McGaw Medical Center of Northwestern University Chicago, IL
Q. S. Zhang1, J. Kang2, K. Lybarger3, M. Glenn4, P. A. Sponseller2, M. H. Blau2, and E. C. Ford2; 1Northwestern University Feinberg School of Medicine, Lurie Cancer Center, Department of Radiation Oncology, Chicago, IL, 2University of Washington School of Medicine, Fred Hutch Cancer Center, Department of Radiation Oncology, Seattle, WA, 3George Mason University, Fairfax, VA, 4The University of Texas MD Anderson Cancer Center, Department of Radiation Physics, Houston, TX
Purpose/Objective(s): Incident learning provides valuable narrative information about safety and quality, but is difficult to analyze due to the large volume of unstructured data. We present a semi-automated method to categorize safety-related event reports and validate this method in the Radiation Oncology context. Materials/
Methods: We employed natural language processing (NLP) and Bayesian statistical topic modeling to analyze English text from 7,174 safety-related event reports in a Radiation Oncology department, dated between February 2012 and April 2021. Word-like, space-delimited units of text called "tokens" were pre-processed and filtered for meaningful content, resulting in 4,216 tokens. We then considered only reports that contained at least one of the filtered tokens, resulting in 6,760 reports. We then fit a topic model with K=50 topics, estimating posterior probability distributions over tokens and proportions of each report that were about each of the 50 topics. The topic model allowed a report to be about multiple topics. To validate the model by assessing whether experts could agree on meaningful topic labels for these topics, five experts first independently assigned meaningful topic labels to topics by reading the top ten most probable tokens per topic along with tokens’ posterior probabilities (“top ten tokens” approach).
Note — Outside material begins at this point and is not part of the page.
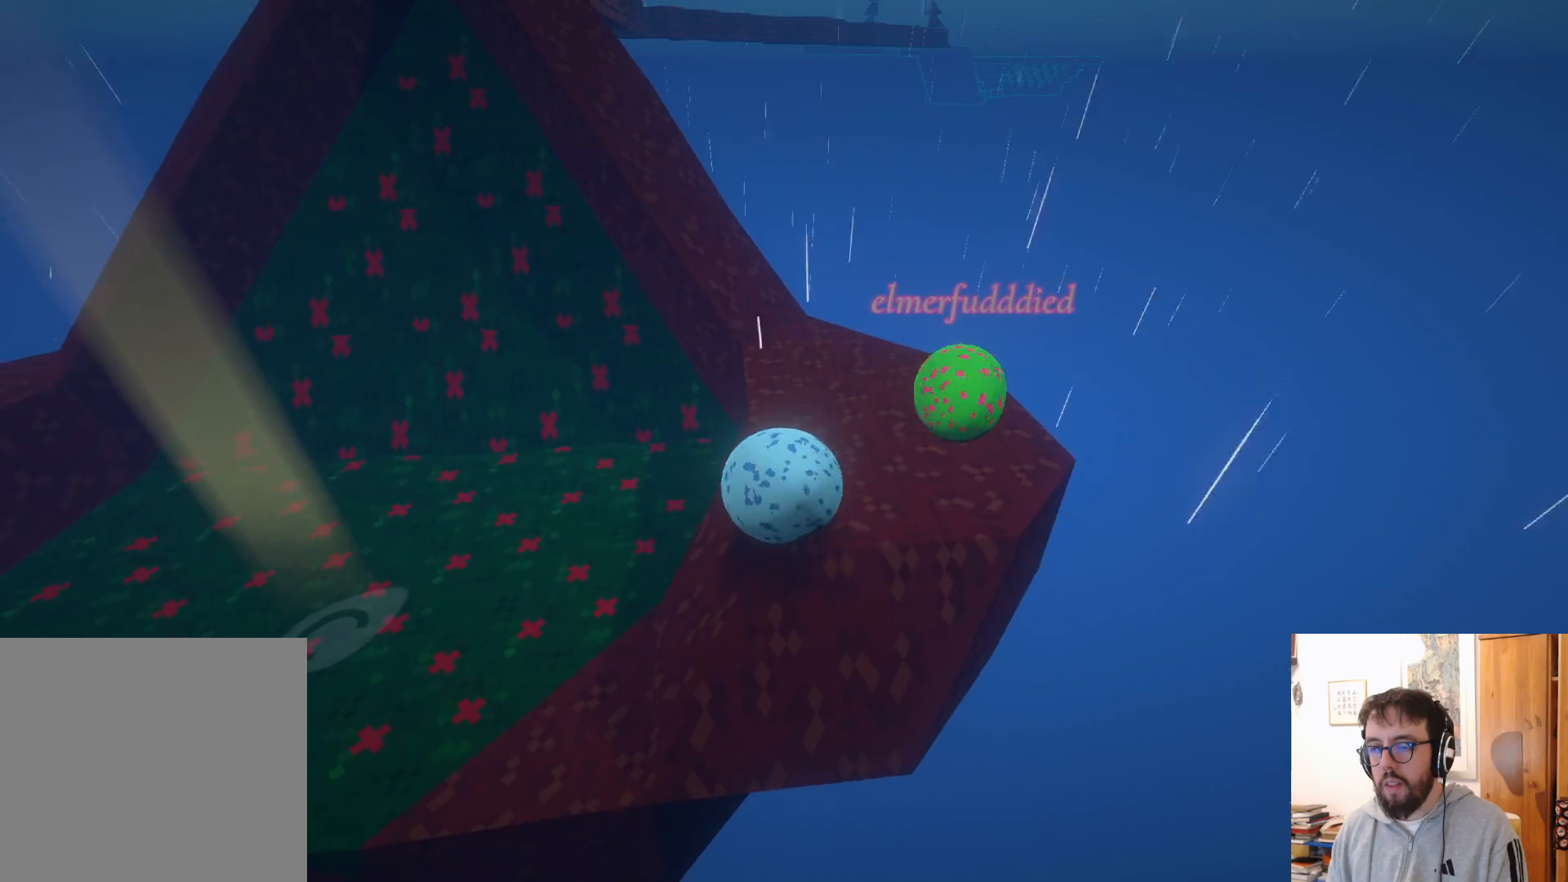
{"buttons": [], "left_stick": "center", "right_stick": "center", "events": [[134, "left_stick", "center"], [267, "left_stick", "down-left"], [450, "left_stick", "center"]]}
Experts then performed a separate assessment by reading any reports that were estimated to be at least 90% about a topic (“case reports” approach). Consensus topic labels (CTLs) such as “Brachytherapy” or “Orders” were then assigned to topics through majority vote with each approach. Results: Of 50 topics from the model, 37 topics (74%) had expert agreement on the CTL assignment (>= 1 majority vote CTL), which provides evidence for the validity of the model. There were 36 topics that had a majority vote CTL assigned to them via the top ten tokens approach. The case reports approach was applied to the 20 topics that the approach could be applied to, and of these topics, 18 topics had a CTL assigned via expert agreement. Conclusion: We have demonstrated an NLP/statistical modeling approach that provides a semi-automated method to categorize safety-related event reports in Radiation Oncology by topic, allowing a report to be about multiple topics. This approach offers an expedited alternative to a human reader reading large volumes of text reports.